Given material:
_____

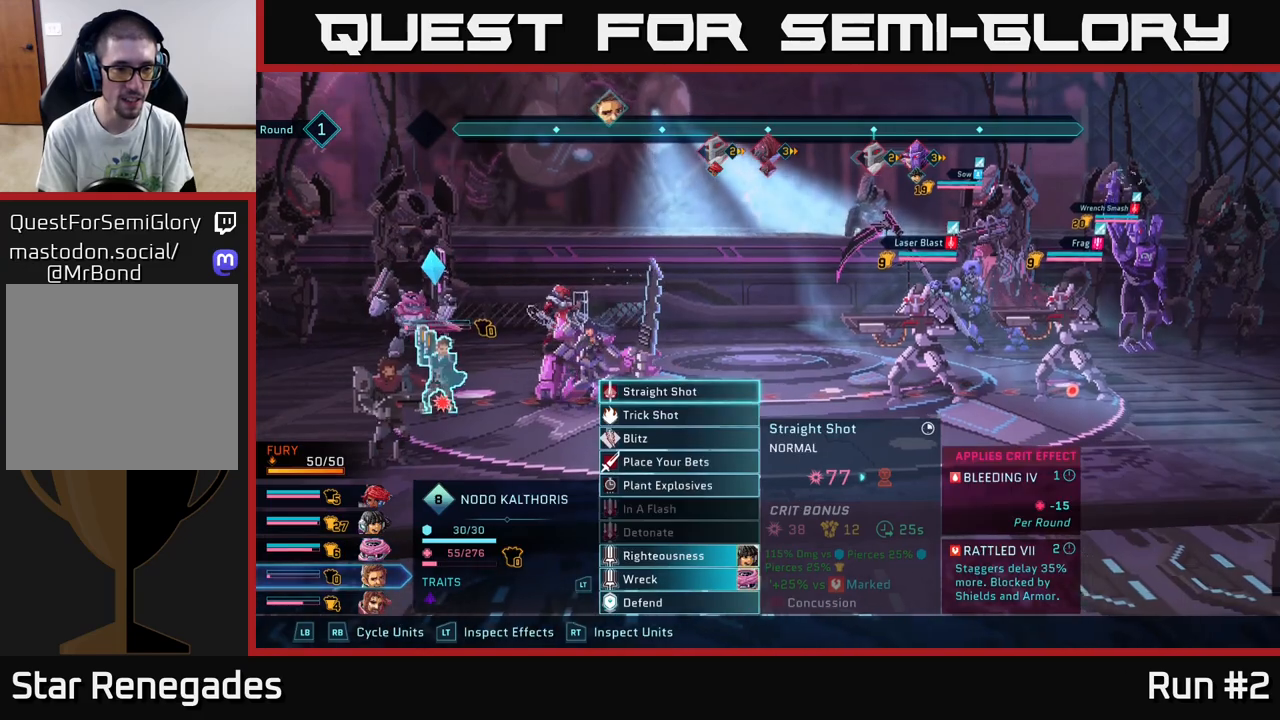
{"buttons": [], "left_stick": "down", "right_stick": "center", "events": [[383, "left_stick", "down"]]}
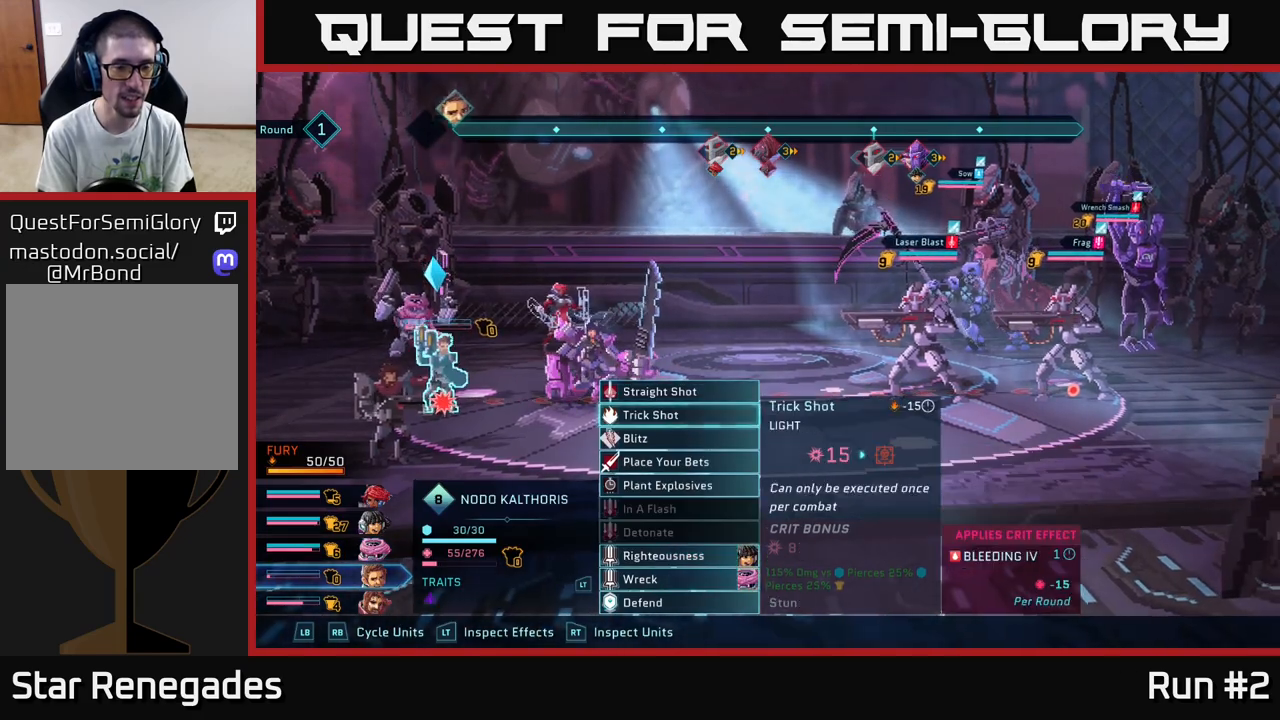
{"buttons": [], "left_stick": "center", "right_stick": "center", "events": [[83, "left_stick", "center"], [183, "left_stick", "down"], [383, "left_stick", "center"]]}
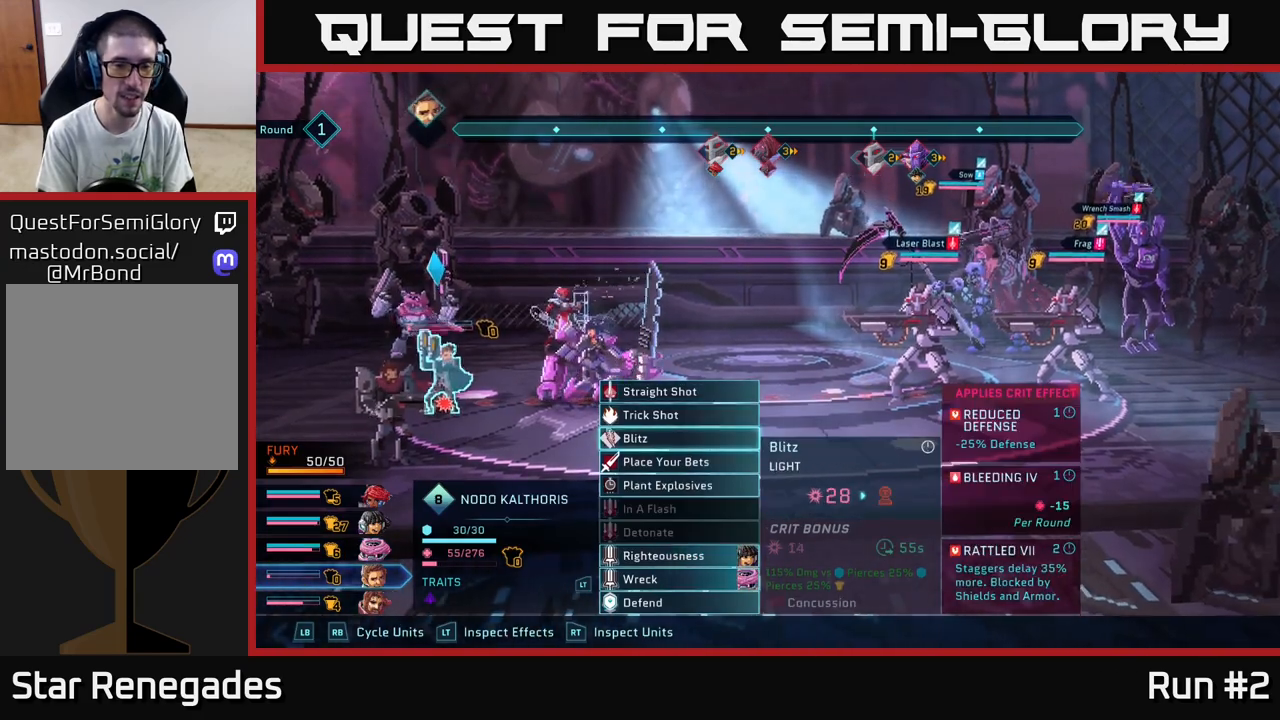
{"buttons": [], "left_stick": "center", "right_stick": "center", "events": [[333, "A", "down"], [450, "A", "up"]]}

_____

Exercise: In copying the material, drop all pictures and keep everything else identical.

Task result:
{"buttons": [], "left_stick": "down", "right_stick": "center", "events": [[383, "left_stick", "down"]]}
{"buttons": [], "left_stick": "center", "right_stick": "center", "events": [[83, "left_stick", "center"], [183, "left_stick", "down"], [383, "left_stick", "center"]]}
{"buttons": [], "left_stick": "center", "right_stick": "center", "events": [[333, "A", "down"], [450, "A", "up"]]}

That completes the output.